What were the biggest waves ever surfed? Big waves are the Everest of surfing. Discover who, when and where male and female daredevils rode the largest waves of all time.
In a discipline like big wave surfing, size does matter, as it is often proportional to the level of risk involved.
The history of riding big waves dates back to the 1950s when Greg Noll broke the so-called "Waimea Bay Taboo" and 12 years later paddled into a 35-foot wave at Makaha, Oahu.
Noll was not the first to brave big waves, but he is certainly one of the distinguished pioneers.
Since then, the quest to push the limits of wave riding has led to consecutive and additional "increments of fear," as Buzzy Trent once put it.
The History of the XXL Big Wave Awards
"The XXL Awards began as one award for the biggest wave that a surfer paddle into," notes Benjamin Marcus, author of the book "Extreme Surf."
"The idea was to eliminate rumor and rough guesses, isolate the photos and moving images of the largest waves ridden that year, and let a panel of judges calibrate the photos, compare, contrast, and decide once and for all how big is big."

Available data:

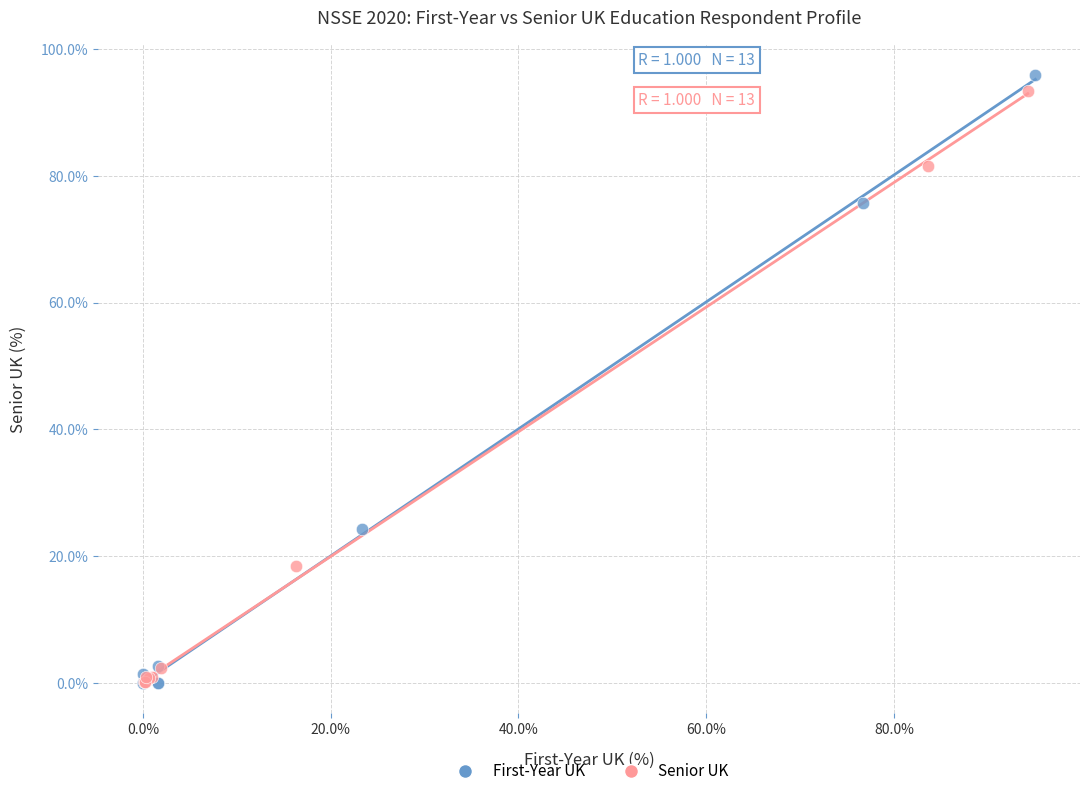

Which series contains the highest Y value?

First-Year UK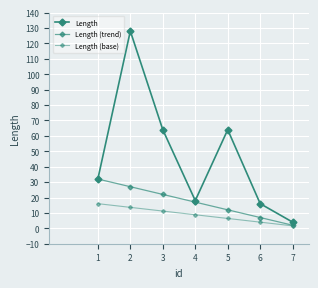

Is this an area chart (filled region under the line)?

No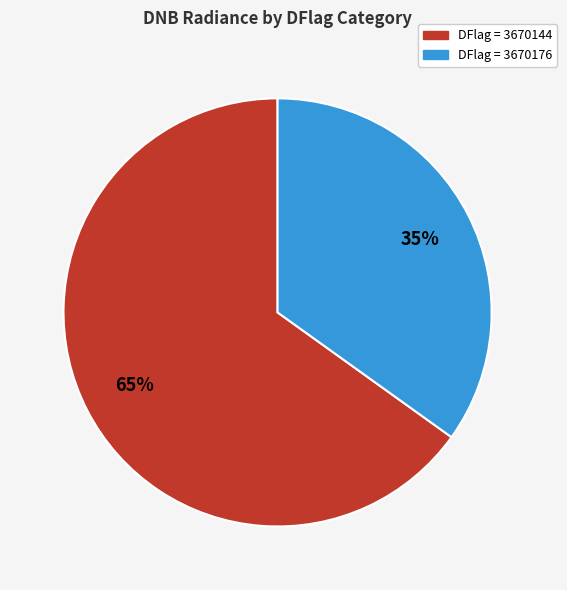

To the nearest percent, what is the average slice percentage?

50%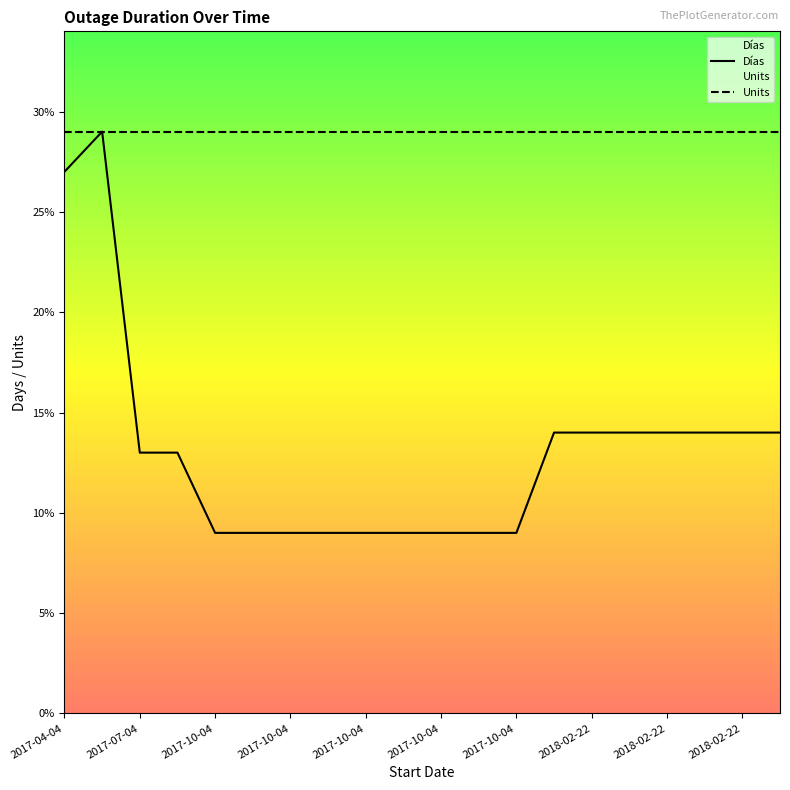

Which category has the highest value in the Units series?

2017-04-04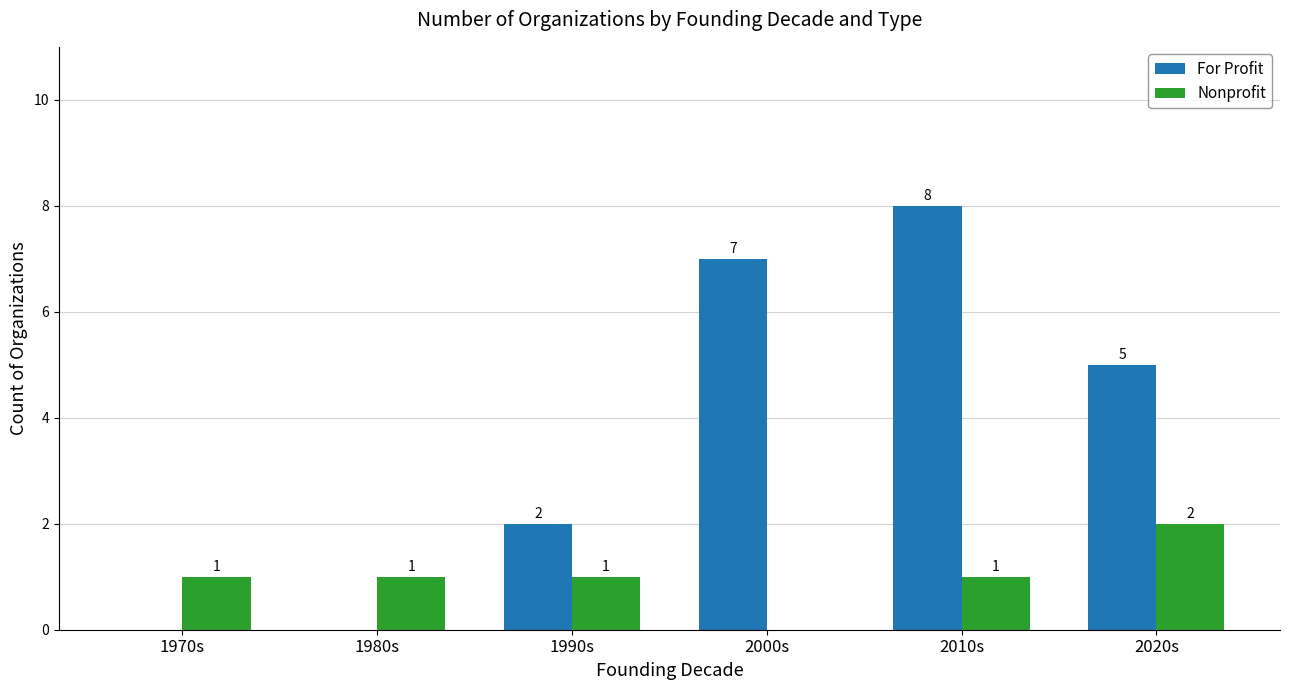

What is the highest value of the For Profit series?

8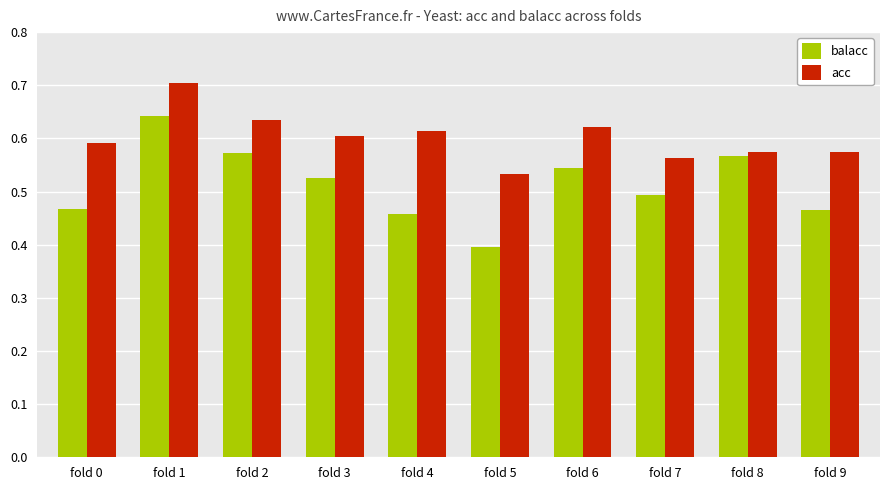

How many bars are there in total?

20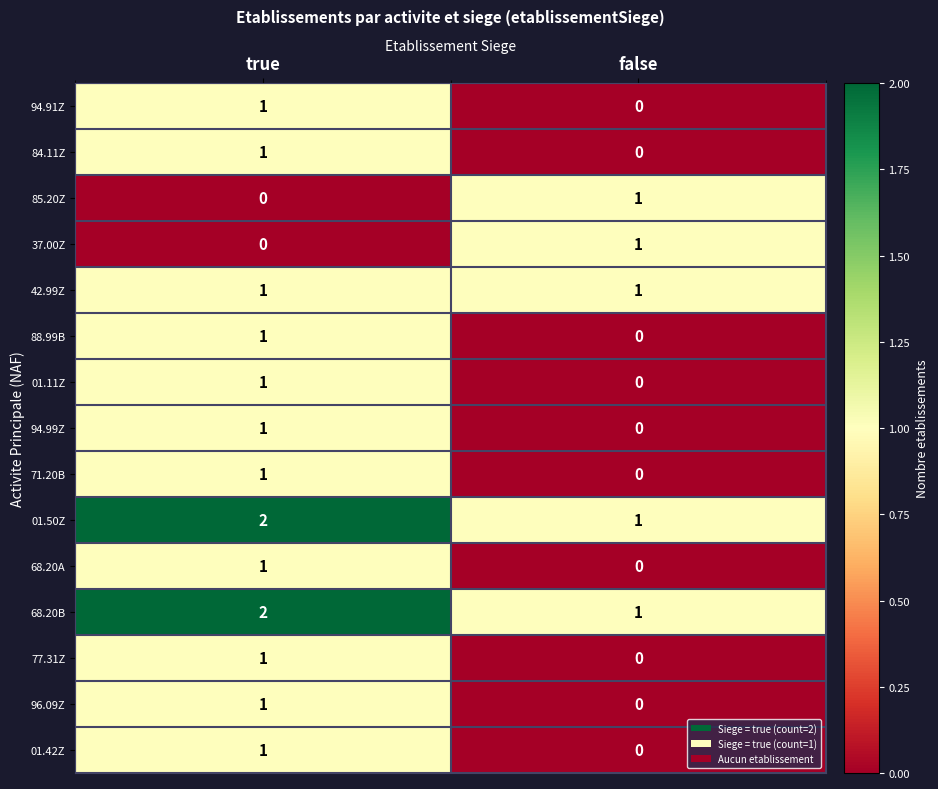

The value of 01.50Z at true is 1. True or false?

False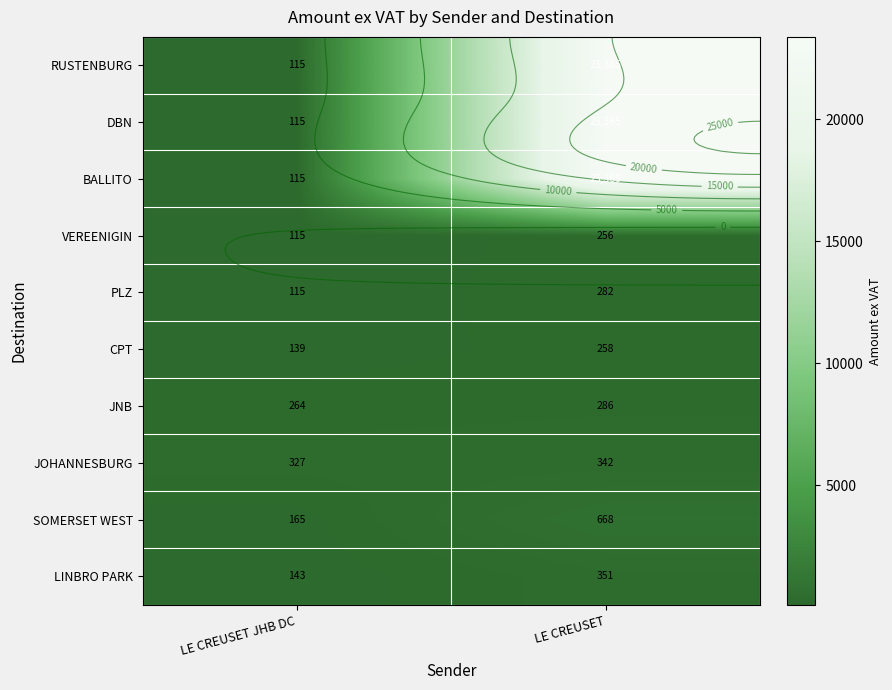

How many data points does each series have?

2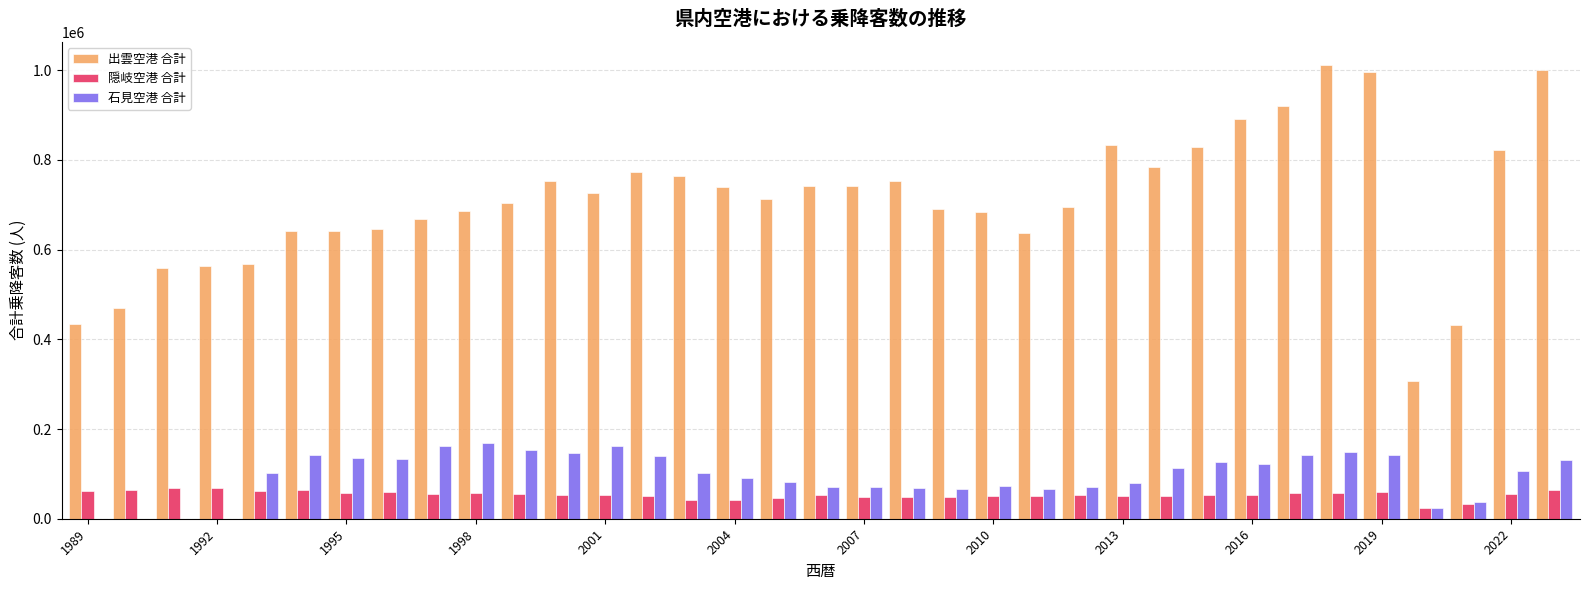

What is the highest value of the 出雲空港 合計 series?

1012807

Task prompt: Name every person mentioned in the passage on big-wave surfing. The material above doesn't matter for what comes next.

Solution to the problem: Greg Noll, Buzzy Trent, Benjamin Marcus